The Role of AREDS2 Supplements
If you have wet AMD in one eye, there’s a meaningful chance the other eye could eventually develop advanced disease as well. AREDS2 supplements, a specific combination of vitamins C and E, zinc, copper, lutein, and zeaxanthin, reduce the risk of progressing from intermediate to advanced AMD by about 25%. These supplements don’t treat existing wet AMD or replace anti-VEGF injections, but they serve as a protective measure for the fellow eye. The formula that replaced beta-carotene with lutein and zeaxanthin (the AREDS2 version) showed a small additional benefit and is safer for current or former smokers.
When Standard Treatment Isn’t Enough
Most patients respond well to anti-VEGF therapy, but a subset develops resistance over time. Signs include persistent fluid on imaging despite regular injections, or vision that gradually declines even with treatment. In these cases, switching to a different anti-VEGF drug often helps.

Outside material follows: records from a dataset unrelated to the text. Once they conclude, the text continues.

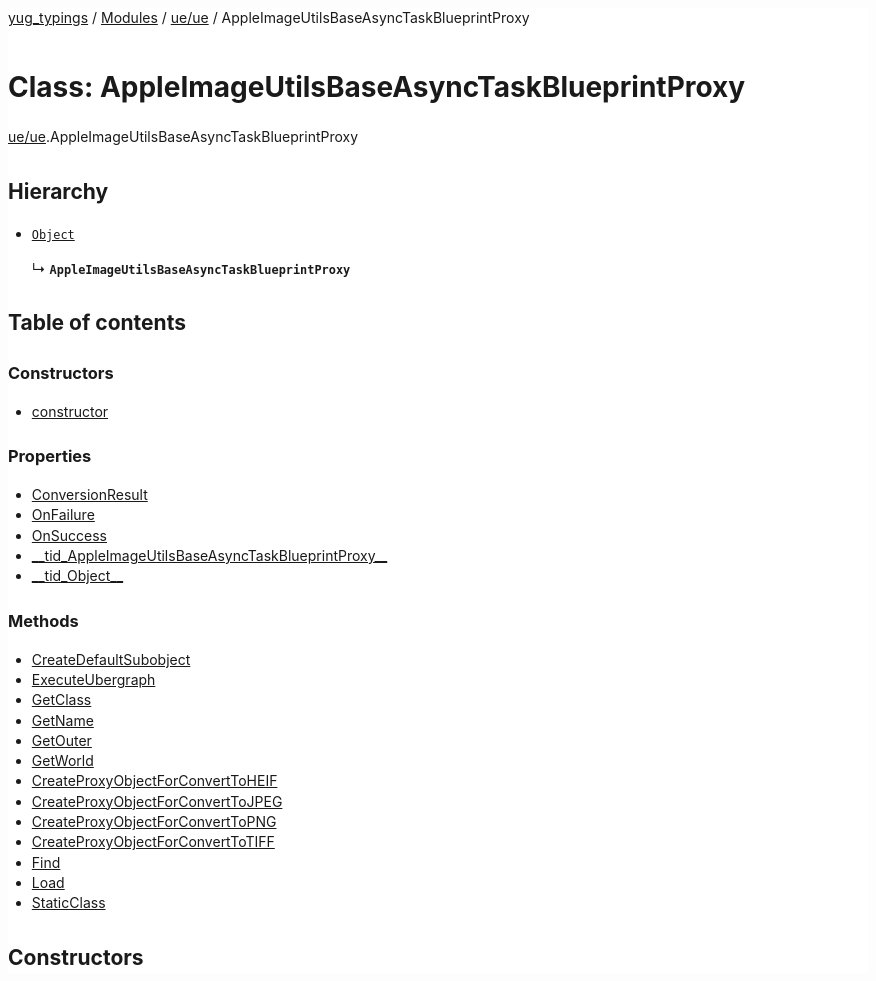[yug_typings](../README.md) / [Modules](../modules.md) / [ue/ue](../modules/ue_ue.md) / AppleImageUtilsBaseAsyncTaskBlueprintProxy

# Class: AppleImageUtilsBaseAsyncTaskBlueprintProxy

[ue/ue](../modules/ue_ue.md).AppleImageUtilsBaseAsyncTaskBlueprintProxy

## Hierarchy

- [`Object`](ue_ue.Object.md)

  ↳ **`AppleImageUtilsBaseAsyncTaskBlueprintProxy`**

## Table of contents

### Constructors

- [constructor](ue_ue.AppleImageUtilsBaseAsyncTaskBlueprintProxy.md#constructor)

### Properties

- [ConversionResult](ue_ue.AppleImageUtilsBaseAsyncTaskBlueprintProxy.md#conversionresult)
- [OnFailure](ue_ue.AppleImageUtilsBaseAsyncTaskBlueprintProxy.md#onfailure)
- [OnSuccess](ue_ue.AppleImageUtilsBaseAsyncTaskBlueprintProxy.md#onsuccess)
- [\_\_tid\_AppleImageUtilsBaseAsyncTaskBlueprintProxy\_\_](ue_ue.AppleImageUtilsBaseAsyncTaskBlueprintProxy.md#__tid_appleimageutilsbaseasynctaskblueprintproxy__)
- [\_\_tid\_Object\_\_](ue_ue.AppleImageUtilsBaseAsyncTaskBlueprintProxy.md#__tid_object__)

### Methods

- [CreateDefaultSubobject](ue_ue.AppleImageUtilsBaseAsyncTaskBlueprintProxy.md#createdefaultsubobject)
- [ExecuteUbergraph](ue_ue.AppleImageUtilsBaseAsyncTaskBlueprintProxy.md#executeubergraph)
- [GetClass](ue_ue.AppleImageUtilsBaseAsyncTaskBlueprintProxy.md#getclass)
- [GetName](ue_ue.AppleImageUtilsBaseAsyncTaskBlueprintProxy.md#getname)
- [GetOuter](ue_ue.AppleImageUtilsBaseAsyncTaskBlueprintProxy.md#getouter)
- [GetWorld](ue_ue.AppleImageUtilsBaseAsyncTaskBlueprintProxy.md#getworld)
- [CreateProxyObjectForConvertToHEIF](ue_ue.AppleImageUtilsBaseAsyncTaskBlueprintProxy.md#createproxyobjectforconverttoheif)
- [CreateProxyObjectForConvertToJPEG](ue_ue.AppleImageUtilsBaseAsyncTaskBlueprintProxy.md#createproxyobjectforconverttojpeg)
- [CreateProxyObjectForConvertToPNG](ue_ue.AppleImageUtilsBaseAsyncTaskBlueprintProxy.md#createproxyobjectforconverttopng)
- [CreateProxyObjectForConvertToTIFF](ue_ue.AppleImageUtilsBaseAsyncTaskBlueprintProxy.md#createproxyobjectforconverttotiff)
- [Find](ue_ue.AppleImageUtilsBaseAsyncTaskBlueprintProxy.md#find)
- [Load](ue_ue.AppleImageUtilsBaseAsyncTaskBlueprintProxy.md#load)
- [StaticClass](ue_ue.AppleImageUtilsBaseAsyncTaskBlueprintProxy.md#staticclass)

## Constructors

Moving from a VEGF-only inhibitor to faricimab, which targets the angiopoietin-2 pathway as well, is one increasingly common approach for patients who have plateaued on aflibercept or ranibizumab.
Gene therapy is also in active clinical development as a potential long-term solution. Two leading candidates, ixoberogene soroparvovec (ixo-vec) and RGX-314, aim to deliver genetic instructions that enable the eye to produce its own anti-VEGF protein continuously, potentially eliminating the need for repeated injections. Both are in advanced clinical trials. RGX-314 is being evaluated in two pivotal trials using surgical delivery beneath the retina. These therapies are not yet available outside of clinical trials, but they represent the most significant shift in wet AMD treatment strategy on the horizon.